You would be wrong. ( You give them *way* too much credit.) All of the aforementioned was thrown out. A completely useless, commercial, online, generic curriculum —costing tens of thousands of dollars and boasting that its content was “aligned” to the Common Core Standards— was imposed. D75 teachers were not only responsible for implementing the IEP but for  incorporating the Common Core standards at the same time. It was the stupidest thing I’ve ever seen in 27 years in the NYC system. We spent hour after excruciating hour at workshops and in-services and “cohort meetings” discussing Common Core-aligned topics such as “equations and inequalities”, “polynomials”, “rewriting rational expressions” and ” reasoning with equations and inequalities.” Why were we doing this?

Because our kids were high school-age. And the CC insists that that’s what all HS-aged kids should be learning. 

In the meantime, our kids, though teenagers,  typically couldn’t do two-digit addition correctly and often couldn’t count to 10. We should have been  finding ways  to bridge the gap between handicapping condition, otoh, and functional independence  on the other; but we wasted  all that planning time talking about… and trying to COMPLY with…. bureaucratic  Common Core nonsense.

So… that’s what  Common Core means to me. Complete and utter academic irrelevance. Chaos. Instructional incoherence. Now perhaps, you may be thinking, CC is more applicable to general ed populations. Maybe to the students that most of YOU teach. Frankly, I doubt it.

Contemplate for a minute the  lack of mentality, the  sheer *mindlessness* behind the requirement  that teachers of profoundly impaired special ed students teach or … or  *pretend*  to teach… “polynomials” and “rewriting rational expressions”  to 17 year-old kids who can’t count to ten.

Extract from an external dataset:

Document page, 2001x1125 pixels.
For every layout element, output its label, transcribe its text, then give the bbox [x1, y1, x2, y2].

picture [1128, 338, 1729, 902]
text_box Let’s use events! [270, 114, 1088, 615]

While the Common Core may initially seem  a  better fit to the gen ed  classroom, keep in mind that the same know-nothing, authoritarian arrogance that drove CC thru my classroom is now driving  it thru yours. 

The CC rationale rests on a  rickety step-ladder of false assumptions, starting with the assumption that people have more in “common” than they actually do. Our kids are individuals… all of them: special ed, general ed; *all* of them…. before they are interchangeable widgets, OSIS #s,  clones or drones.

So…. maybe we can spend some time today talking about the CC and what it means for both students and teachers. MORE doesn’t HAVE to take an official position on every educational issue that comes down the pike. But CC has become so central to school life in NYC and so integral to the stealthy and  self-serving undertakings of corporate “reformers” that maybe it’s time we looked it squarely in the eye.

Presented at the  November general membership meeting of MORE ( The Movement of Rank-and-File Educators) a caucus of NYC’s United Federation of Teachers.